In assessing the likely ratio of benefit to harm it is often helpful to produce a simple ‘balance sheet’ in an attempt to estimate, for a ‘typical’ group of patients, the number of subjects who will experience benefit or harm. All of the known beneficial and harmful effects of the treatment should be included in the balance sheet. In order to assess the applicability of the guideline advice to other groups of patients, an attempt should be made to create a new balance sheet with revised estimates of the number of beneficial and harmful effects.
For instance, if an effective preventive treatment (such as treatment to lower cholesterol or the use of warfarin for non-rheumatic atrial fibrillation) is being applied to a population at low risk of the outcome of interest, the estimated number of benefits may not exceed the estimated number of harms by a satisfactory margin. The guideline development group must make a judgment about how wide this margin should be in order to justify a recommendation for treatment.

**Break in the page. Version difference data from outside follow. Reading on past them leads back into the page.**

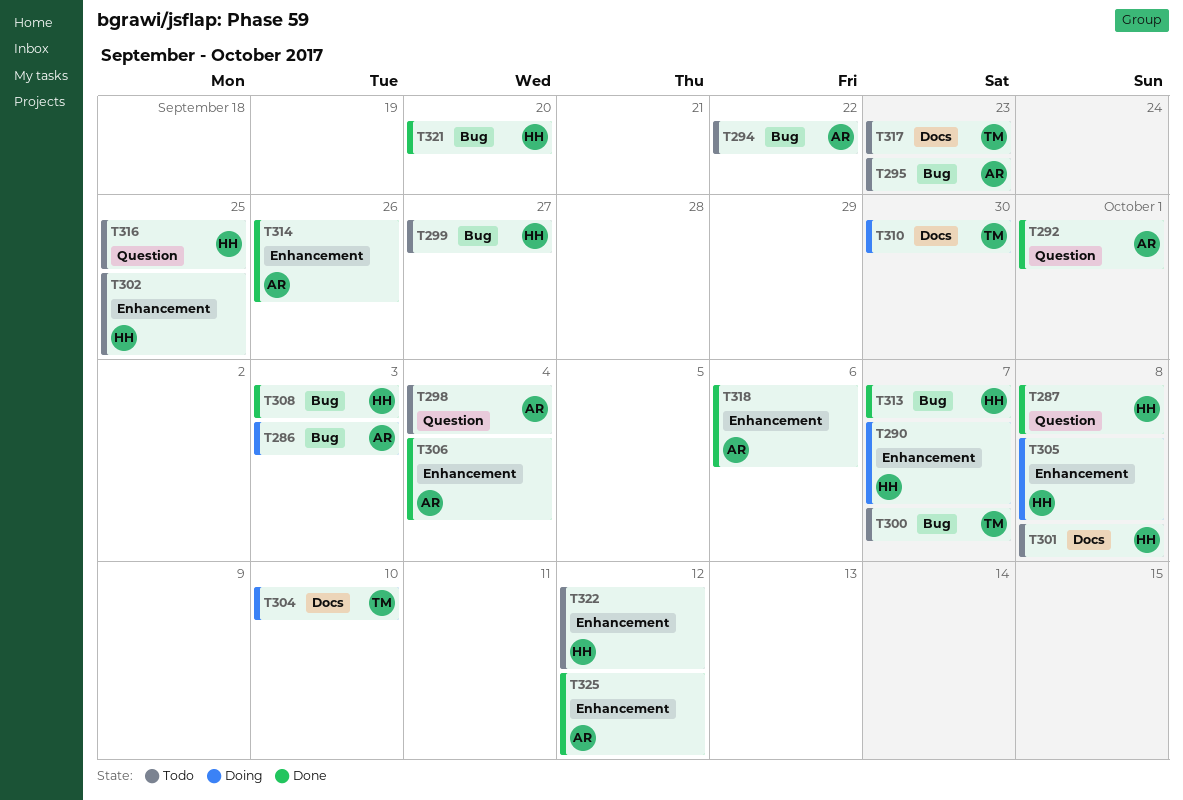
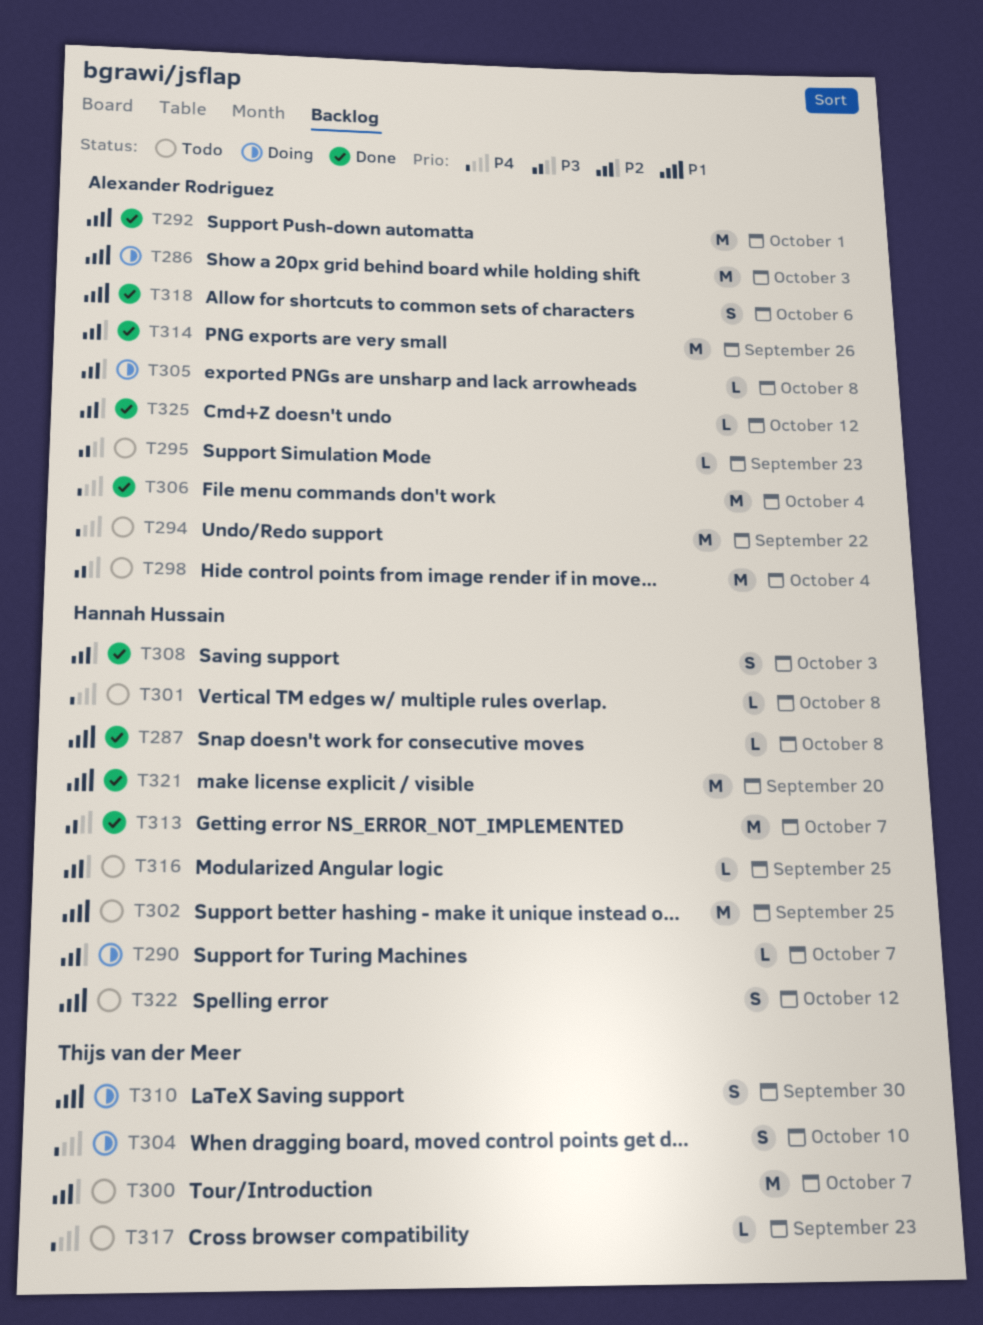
T299: present -> none
T305, owner: Hannah Hussain -> Alexander Rodriguez

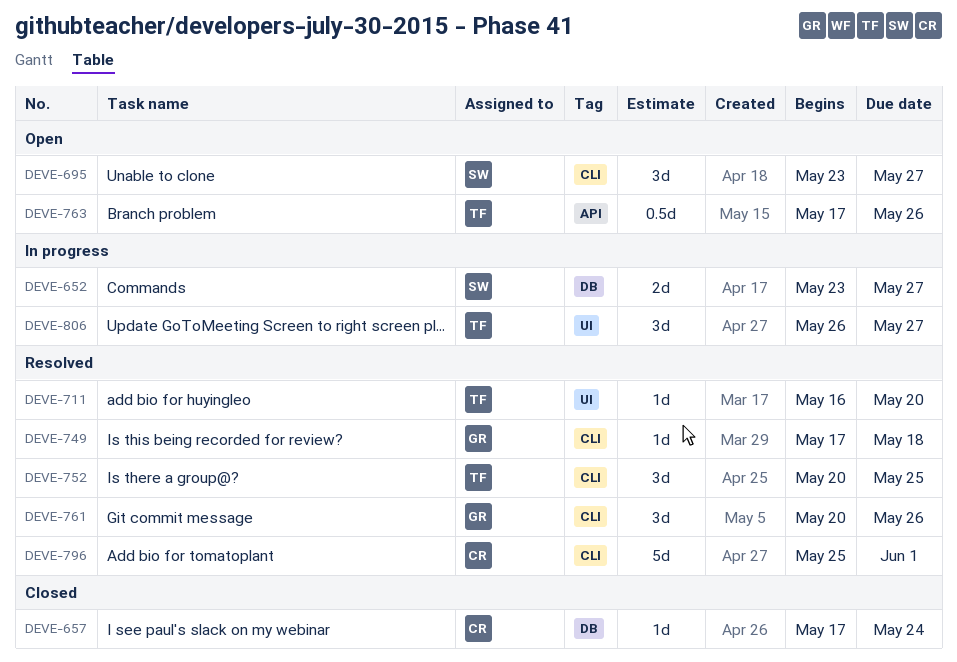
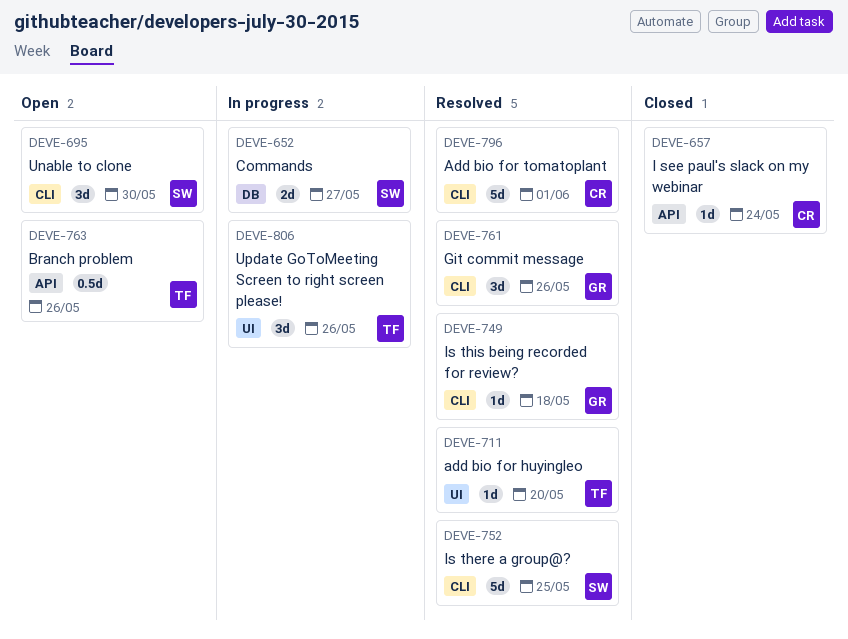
DEVE-657, label: DB -> API
DEVE-695, due: May 27 -> May 30
DEVE-752, owner: TF -> SW
DEVE-752, estimate: 3d -> 5d
DEVE-806, due: May 27 -> May 26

Other factors warranting consideration when making recommendations are the cost-effectiveness of the interventions, the financial implications for the health budget of full implementation of the recommendations, and any inequity that may arise if only certain sections of the community can afford to pay for the interventions recommended.
2.4 A multidisciplinary approach that includes consumers
If guidelines are to be relevant, those who are expected to use them or to benefit from their use should play a part in their conception and development.
The involvement of a range of specialist and generalist clinicians, allied health professionals, experts in methodology (such as epidemiologists and health economists), and consumers will improve the quality and continuity of care and increase the likelihood of the guidelines’ adoption. These groups can make significant contributions to the identification of relevant outcomes, values, target audiences and guideline formats for different users. They can also play a critical role in identifying potential obstacles to guideline implementation and in the formulation of implementation strategies.